Photo: Trevor Pye (right) with Mahara Gallery Director Janet Bayly.

Otaki-based artist Trevor Pye is encouraging visitors to his exhibition at Mahara Gallery to find something mysterious and logic-defying in his work.

Best known for his award-winning work as an illustrator of children’s books, he is now more interested in interpreting landscape and its relationship to still life.

His Mahara exhibition is called, The Still Life of Reverie.

“Einstein said, ‘the most beautiful thing we can experience is the mysterious’,” Trevor Pye said at the exhibition opening.

“I paint to remind myself of mystery. It is the contemplation of mystery that gives rise to wonder and wonder invites us into a poetic frame of mind – a state of reverie.

“Reverie is a state where I am not bound by preconceptions or logic. My rational mind takes a nap.”

Many of the works in the exhibition depict objects on table-tops set in landscape.

“On these tables I place objects – sometimes abstract or semi-abstract and sometimes representational,” he says.

“At times the objects are recognisable and their function obvious and at other times they are unknown and their use impossible to comprehend.

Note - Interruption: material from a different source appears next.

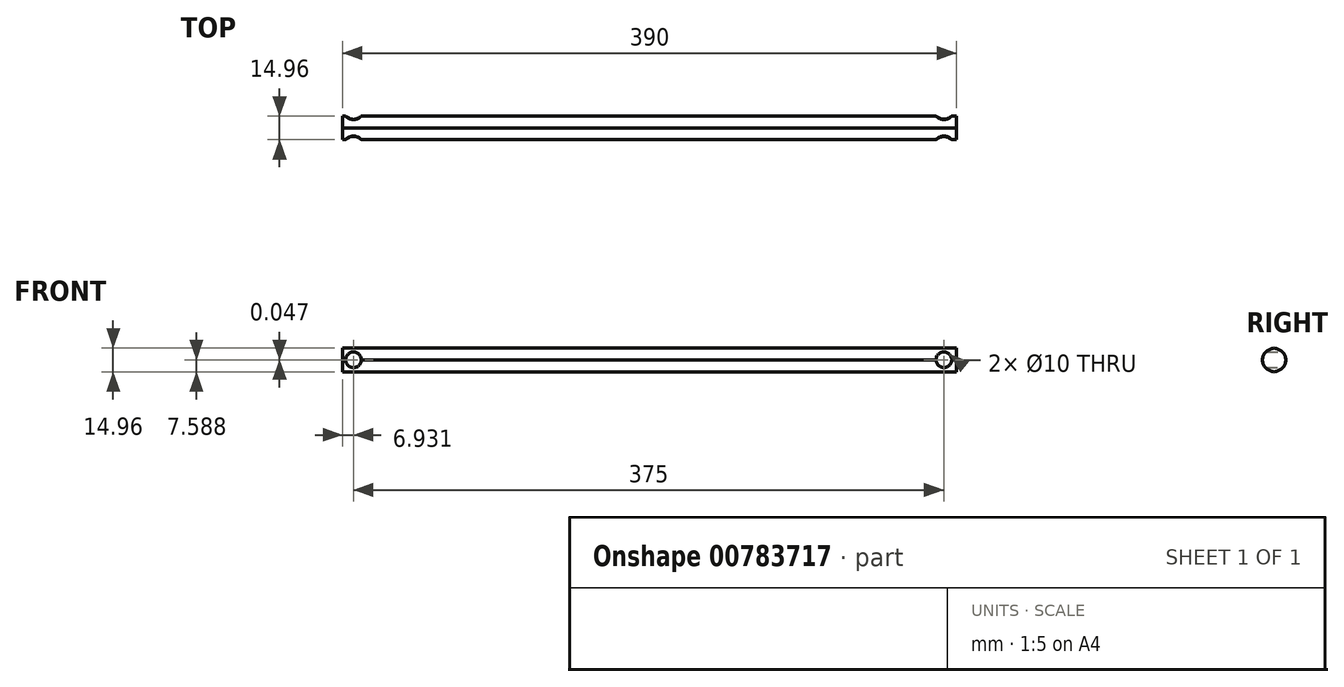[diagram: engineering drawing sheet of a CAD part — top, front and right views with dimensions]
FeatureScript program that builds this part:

“So it is with our lives. Sometimes we know what is happening in our particular world and at other times it is difficult, chaotic and impossible to understand.

“My still-life paintings are metaphors for our lives.”

Trevor Pye was born in Te Awamutu and went to school in Taranaki. His career in art began at age 30 when he went to art school in Adelaide, South Australia. 

Back in New Zealand, he gained a Master of Fine Arts degree with First Class Honours from Auckland University’s Elam School of Fine Arts and worked as a senior lecturer at Auckland University of Technology (AUT).

He has won awards for both his fine-art work and as a children’s picture-book illustrator. His best known children’s book work is the Grandma McGarvey series.

Also showing in the gallery’s newSPACE over the summer is a diverse group of artists who have attended workshops offered by Te Ara Korowai, a creativity and well-being hub based in Raumati Beach. 

The exhibition includes paintings, collages, bird-houses, weaving and 3D work. It radiates creative energy, the joys of making and the benefits of any form of artistic expression. The exhibition also includes some artists from The Shed Project Kapiti.

Both exhibitions will be at Mahara Gallery until 13 February 2021.